[Opening INFORMATION GIVEN section]

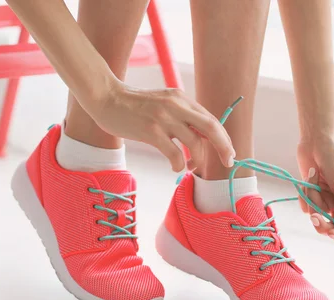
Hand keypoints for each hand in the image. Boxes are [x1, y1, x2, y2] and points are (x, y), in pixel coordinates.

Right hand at [89, 81, 234, 171]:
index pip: (211, 119)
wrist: (105, 98)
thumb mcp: (162, 103)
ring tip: (190, 167)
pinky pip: (174, 153)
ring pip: (194, 142)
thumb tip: (200, 138)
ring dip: (198, 159)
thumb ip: (180, 115)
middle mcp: (175, 105)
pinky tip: (175, 167)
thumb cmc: (133, 106)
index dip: (223, 138)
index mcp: (181, 98)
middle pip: (210, 128)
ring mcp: (163, 117)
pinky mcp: (150, 130)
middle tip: (228, 163)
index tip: (228, 153)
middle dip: (223, 147)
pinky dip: (179, 164)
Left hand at [297, 135, 333, 242]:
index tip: (331, 233)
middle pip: (331, 227)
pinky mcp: (311, 196)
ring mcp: (325, 201)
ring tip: (314, 178)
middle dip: (322, 221)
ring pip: (316, 215)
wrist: (316, 141)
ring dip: (313, 198)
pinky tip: (309, 177)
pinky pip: (305, 206)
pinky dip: (305, 195)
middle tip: (315, 216)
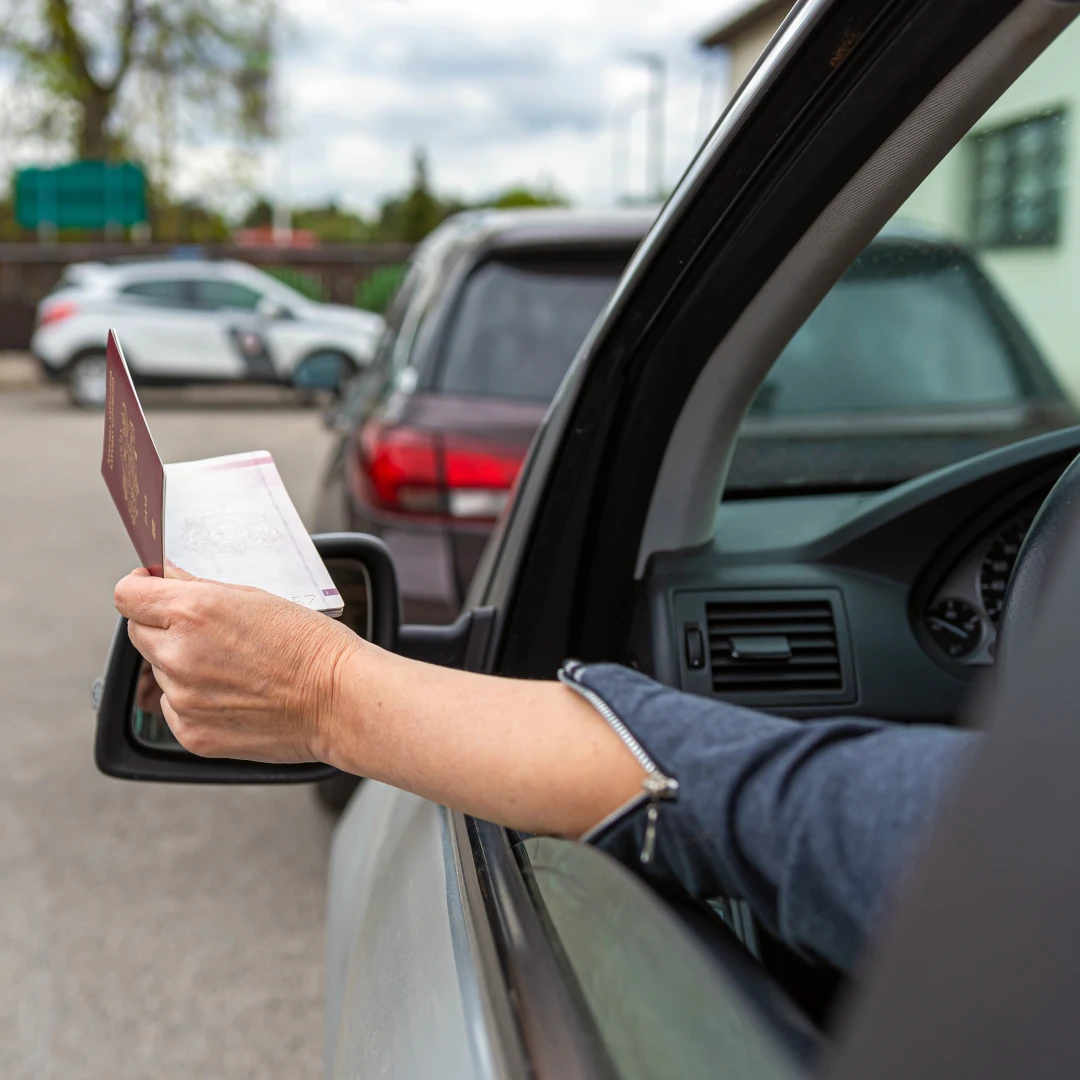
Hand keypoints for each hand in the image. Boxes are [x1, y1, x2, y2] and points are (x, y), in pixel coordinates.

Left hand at [114, 567, 362, 762]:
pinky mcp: (191, 733)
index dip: (139, 586)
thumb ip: (200, 587)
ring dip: (183, 664)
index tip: (152, 588)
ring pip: (161, 671)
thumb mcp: (257, 598)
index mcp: (192, 612)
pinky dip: (195, 699)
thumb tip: (166, 577)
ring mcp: (182, 698)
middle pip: (137, 632)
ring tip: (235, 667)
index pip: (127, 594)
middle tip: (206, 631)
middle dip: (162, 625)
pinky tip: (235, 693)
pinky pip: (175, 707)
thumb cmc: (310, 644)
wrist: (338, 700)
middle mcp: (178, 654)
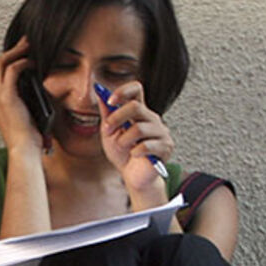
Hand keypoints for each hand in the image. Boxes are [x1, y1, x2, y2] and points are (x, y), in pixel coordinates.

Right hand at [0, 37, 43, 152]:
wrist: (23, 149)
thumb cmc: (27, 137)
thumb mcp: (26, 114)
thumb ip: (27, 100)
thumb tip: (37, 87)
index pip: (0, 74)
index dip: (12, 60)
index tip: (25, 53)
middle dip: (13, 50)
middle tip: (26, 41)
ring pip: (2, 63)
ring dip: (17, 51)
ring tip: (30, 45)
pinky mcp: (6, 96)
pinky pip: (12, 70)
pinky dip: (23, 62)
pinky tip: (32, 61)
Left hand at [96, 81, 174, 206]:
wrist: (132, 176)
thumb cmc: (122, 154)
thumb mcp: (109, 133)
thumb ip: (107, 114)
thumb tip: (100, 93)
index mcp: (139, 112)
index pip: (136, 89)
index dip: (123, 91)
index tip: (110, 100)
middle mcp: (152, 118)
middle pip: (135, 107)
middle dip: (116, 118)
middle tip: (107, 129)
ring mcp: (161, 132)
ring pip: (139, 128)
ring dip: (124, 140)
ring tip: (123, 148)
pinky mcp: (166, 146)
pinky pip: (147, 145)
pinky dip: (135, 151)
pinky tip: (134, 155)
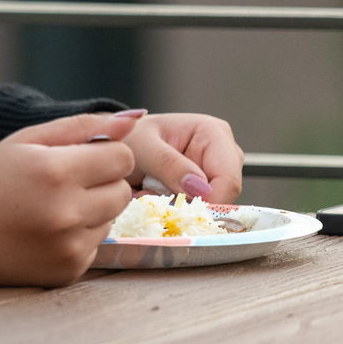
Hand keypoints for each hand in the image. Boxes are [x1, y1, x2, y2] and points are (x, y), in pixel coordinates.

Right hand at [0, 111, 138, 285]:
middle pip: (123, 190)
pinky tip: (49, 232)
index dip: (104, 154)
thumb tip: (133, 119)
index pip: (122, 157)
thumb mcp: (26, 140)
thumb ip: (81, 126)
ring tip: (54, 208)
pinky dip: (79, 236)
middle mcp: (65, 211)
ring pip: (113, 218)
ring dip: (92, 210)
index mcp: (54, 170)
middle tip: (66, 183)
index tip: (80, 157)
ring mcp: (69, 246)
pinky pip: (97, 245)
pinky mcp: (70, 270)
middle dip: (101, 182)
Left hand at [124, 113, 243, 203]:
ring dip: (176, 207)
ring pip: (208, 207)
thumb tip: (200, 188)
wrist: (114, 144)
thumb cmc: (127, 136)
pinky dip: (172, 209)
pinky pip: (194, 211)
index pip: (228, 179)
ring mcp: (213, 173)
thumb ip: (168, 164)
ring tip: (147, 190)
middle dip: (188, 204)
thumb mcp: (141, 146)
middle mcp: (221, 153)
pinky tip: (151, 194)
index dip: (211, 202)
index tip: (180, 209)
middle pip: (222, 196)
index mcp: (213, 132)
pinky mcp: (202, 190)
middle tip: (152, 195)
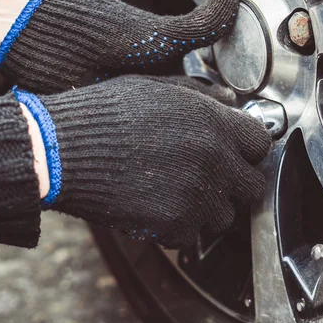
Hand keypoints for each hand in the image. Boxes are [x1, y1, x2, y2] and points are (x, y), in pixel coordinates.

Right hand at [14, 75, 270, 247]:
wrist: (60, 149)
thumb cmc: (104, 113)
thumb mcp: (156, 86)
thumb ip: (201, 95)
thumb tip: (230, 100)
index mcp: (214, 122)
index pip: (261, 143)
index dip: (248, 150)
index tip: (236, 154)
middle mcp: (215, 159)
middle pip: (254, 187)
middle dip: (238, 186)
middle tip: (215, 182)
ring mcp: (197, 195)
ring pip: (226, 217)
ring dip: (208, 210)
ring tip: (178, 196)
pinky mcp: (174, 224)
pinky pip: (192, 236)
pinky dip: (178, 229)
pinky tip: (156, 209)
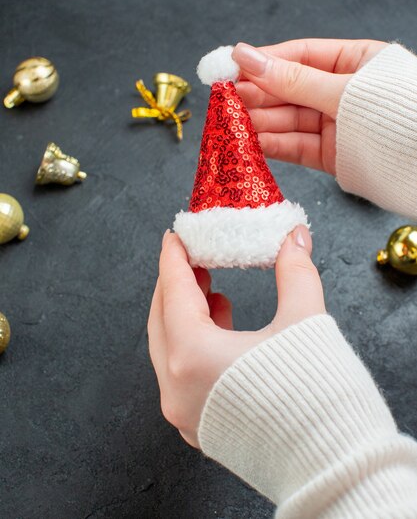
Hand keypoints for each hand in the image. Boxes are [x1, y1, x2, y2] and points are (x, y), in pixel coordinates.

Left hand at [148, 226, 325, 448]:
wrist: (333, 465)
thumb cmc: (316, 398)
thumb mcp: (304, 322)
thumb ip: (295, 272)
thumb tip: (294, 238)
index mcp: (192, 356)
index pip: (172, 292)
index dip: (173, 258)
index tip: (175, 237)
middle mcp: (177, 387)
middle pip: (162, 319)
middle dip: (176, 285)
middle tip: (193, 259)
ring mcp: (185, 412)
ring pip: (169, 349)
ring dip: (185, 314)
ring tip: (210, 291)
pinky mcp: (200, 426)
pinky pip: (182, 374)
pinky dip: (193, 344)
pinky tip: (221, 327)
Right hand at [232, 38, 386, 174]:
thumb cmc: (401, 116)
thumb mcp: (344, 92)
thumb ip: (294, 80)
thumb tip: (247, 58)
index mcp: (354, 61)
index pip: (299, 55)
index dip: (263, 61)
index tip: (230, 66)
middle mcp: (341, 92)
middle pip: (289, 90)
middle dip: (256, 95)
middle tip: (224, 101)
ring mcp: (336, 124)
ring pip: (288, 120)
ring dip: (258, 123)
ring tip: (230, 125)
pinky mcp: (332, 155)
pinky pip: (296, 147)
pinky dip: (272, 146)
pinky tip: (251, 144)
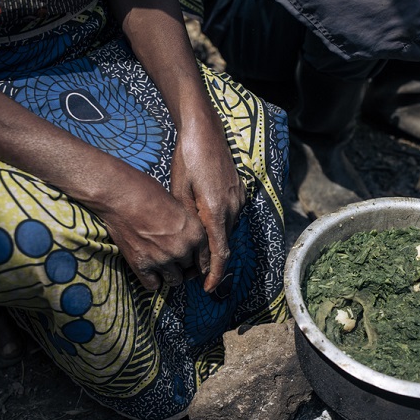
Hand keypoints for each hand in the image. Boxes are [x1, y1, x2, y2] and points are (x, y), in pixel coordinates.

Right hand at [100, 171, 209, 290]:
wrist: (121, 195)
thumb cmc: (148, 193)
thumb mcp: (179, 207)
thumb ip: (187, 228)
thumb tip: (189, 242)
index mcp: (196, 234)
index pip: (205, 261)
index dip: (198, 264)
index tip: (192, 265)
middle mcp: (183, 249)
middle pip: (189, 269)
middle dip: (182, 265)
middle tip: (171, 257)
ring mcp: (163, 259)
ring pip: (174, 280)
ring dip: (169, 274)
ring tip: (160, 263)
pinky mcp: (142, 265)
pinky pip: (153, 285)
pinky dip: (152, 280)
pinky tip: (148, 270)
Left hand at [170, 113, 244, 292]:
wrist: (204, 130)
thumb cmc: (186, 159)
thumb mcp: (179, 191)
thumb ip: (187, 219)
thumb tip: (191, 244)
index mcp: (216, 210)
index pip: (220, 253)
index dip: (214, 274)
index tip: (208, 289)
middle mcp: (232, 207)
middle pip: (225, 245)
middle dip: (211, 262)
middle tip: (193, 274)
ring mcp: (239, 199)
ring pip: (227, 231)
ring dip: (215, 244)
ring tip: (196, 252)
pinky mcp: (240, 191)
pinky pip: (230, 216)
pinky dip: (219, 228)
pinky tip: (205, 226)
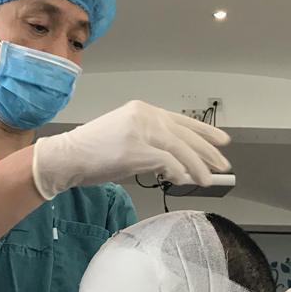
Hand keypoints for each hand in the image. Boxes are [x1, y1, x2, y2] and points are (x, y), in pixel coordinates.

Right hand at [31, 100, 230, 199]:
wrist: (67, 157)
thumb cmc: (92, 153)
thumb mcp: (125, 138)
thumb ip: (149, 143)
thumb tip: (173, 162)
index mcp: (142, 110)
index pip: (181, 120)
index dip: (205, 132)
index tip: (222, 142)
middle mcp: (144, 115)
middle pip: (185, 135)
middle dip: (207, 152)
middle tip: (223, 165)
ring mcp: (140, 131)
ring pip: (180, 149)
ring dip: (197, 167)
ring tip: (207, 180)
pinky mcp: (136, 149)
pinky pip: (167, 162)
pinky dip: (178, 172)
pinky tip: (182, 181)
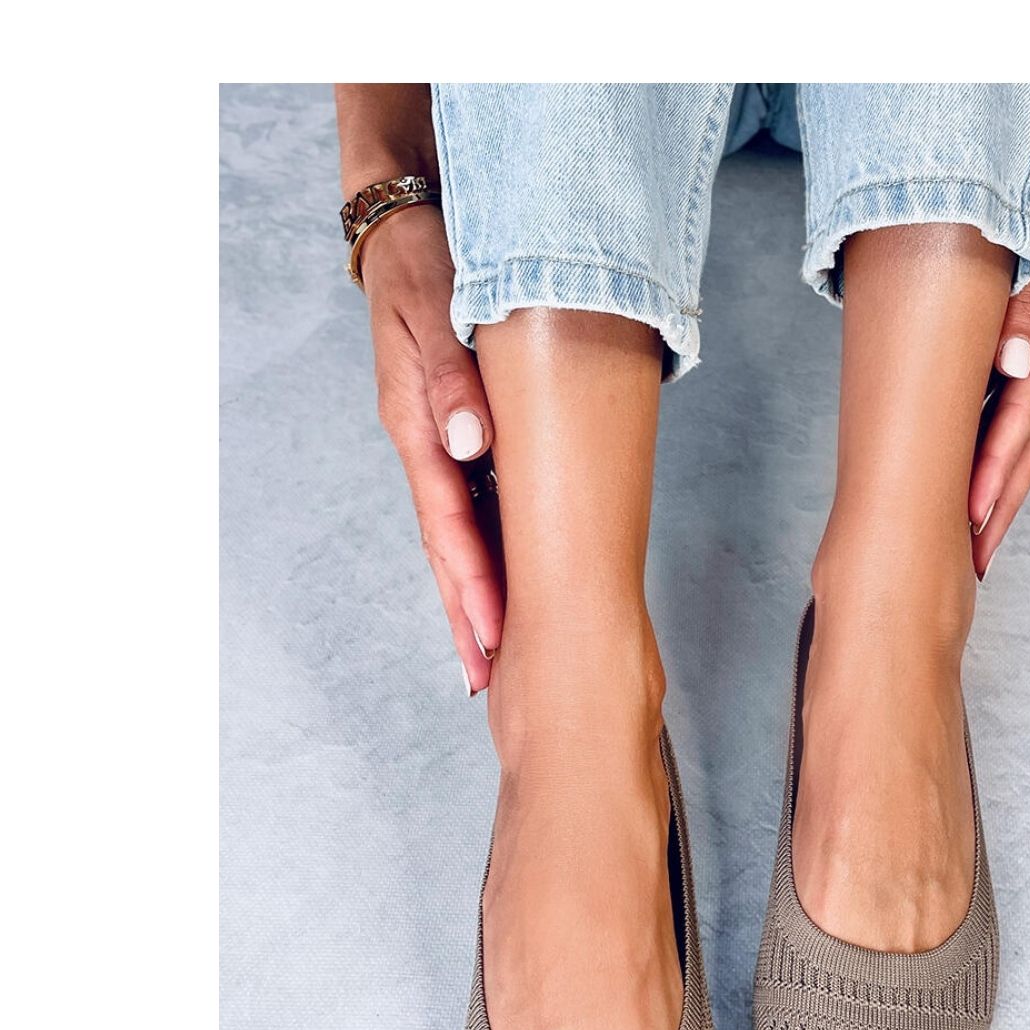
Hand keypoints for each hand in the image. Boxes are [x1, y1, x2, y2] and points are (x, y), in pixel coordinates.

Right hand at [363, 202, 502, 693]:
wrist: (410, 231)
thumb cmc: (426, 267)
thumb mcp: (433, 311)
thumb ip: (449, 379)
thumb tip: (470, 443)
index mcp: (418, 427)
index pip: (450, 523)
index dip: (474, 582)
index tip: (495, 634)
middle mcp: (427, 447)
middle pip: (448, 549)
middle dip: (467, 616)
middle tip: (485, 678)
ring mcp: (439, 447)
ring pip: (457, 536)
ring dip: (472, 595)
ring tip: (489, 654)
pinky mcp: (455, 437)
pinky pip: (469, 508)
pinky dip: (482, 552)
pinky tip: (500, 582)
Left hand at [969, 88, 1029, 579]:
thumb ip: (1027, 304)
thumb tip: (1016, 369)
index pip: (1023, 422)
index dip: (994, 477)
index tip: (970, 524)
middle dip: (1000, 506)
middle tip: (971, 561)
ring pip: (1027, 436)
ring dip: (1001, 488)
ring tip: (973, 539)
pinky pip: (1019, 411)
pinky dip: (1000, 450)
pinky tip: (978, 475)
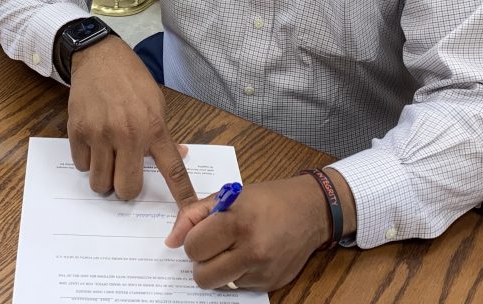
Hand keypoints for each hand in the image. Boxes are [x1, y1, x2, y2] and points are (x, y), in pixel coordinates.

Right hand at [67, 36, 196, 204]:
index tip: (188, 217)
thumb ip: (164, 133)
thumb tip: (178, 156)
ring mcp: (100, 134)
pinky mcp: (78, 131)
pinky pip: (81, 165)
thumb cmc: (131, 79)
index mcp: (154, 128)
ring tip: (106, 157)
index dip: (182, 197)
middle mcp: (128, 134)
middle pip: (127, 189)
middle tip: (123, 173)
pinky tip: (92, 141)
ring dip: (103, 177)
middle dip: (125, 188)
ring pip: (100, 183)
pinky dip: (87, 161)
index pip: (172, 171)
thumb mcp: (156, 102)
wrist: (98, 56)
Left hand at [165, 174, 345, 291]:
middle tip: (212, 247)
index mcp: (238, 222)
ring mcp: (263, 272)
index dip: (192, 240)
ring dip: (218, 270)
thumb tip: (171, 241)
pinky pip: (239, 287)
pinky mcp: (271, 284)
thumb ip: (194, 215)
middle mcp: (252, 251)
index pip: (194, 247)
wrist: (311, 211)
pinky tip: (249, 256)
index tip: (202, 232)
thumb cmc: (267, 199)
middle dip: (200, 262)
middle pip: (203, 276)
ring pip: (219, 285)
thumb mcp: (229, 195)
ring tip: (232, 249)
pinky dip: (237, 274)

[Closing INFORMATION GIVEN section]

TASK REQUIREMENTS: Write out word for word the lines above that run from the one with "pinky mcp: (332, 155)" to the one with "pinky tip: (205, 226)". Include both end lines; exclude the images.

OUTPUT BELOW:
pinky mcp: (332, 155)
pinky pip: (296, 147)
pinky dip: (272, 146)
pinky tip: (251, 144)
Hand keypoints for each hand in the image. Boxes are [x1, y1, x2, y2] and points are (x, y), in pixel coordinates.

Right hand at [100, 171, 209, 290]:
wrist: (121, 195)
thumb cmc: (148, 193)
thumb mcp: (179, 207)
thumb ip: (187, 228)
thumb tip: (189, 242)
index mcp: (196, 234)
index pip: (205, 261)
index dip: (198, 264)
index tip: (192, 265)
middle mcp: (183, 249)
middle pip: (189, 269)
middle dip: (182, 265)
middle tip: (171, 257)
ring mcp: (163, 259)
ring pip: (174, 280)
ring dip: (169, 274)
ring tip: (160, 263)
pinky mcp: (142, 265)
pinky pip: (153, 285)
pinky dip: (152, 280)
pinky tip: (148, 270)
Left hand at [170, 113, 244, 292]:
wrist: (204, 130)
thumb cmc: (186, 159)
thumb mcp: (179, 191)
thumb ip: (187, 219)
thumb tip: (191, 244)
index mcp: (216, 210)
index pip: (220, 253)
index dip: (214, 274)
index tip: (208, 289)
middle mcp: (232, 207)
middle pip: (225, 245)
middle dip: (211, 262)
middle tip: (193, 274)
ring mcp: (239, 199)
ring pip: (227, 231)
ring dip: (215, 244)
ring tip: (196, 252)
pinky mcp: (240, 191)
pinky pip: (230, 216)
pinky dip: (219, 228)
pinky tip: (205, 226)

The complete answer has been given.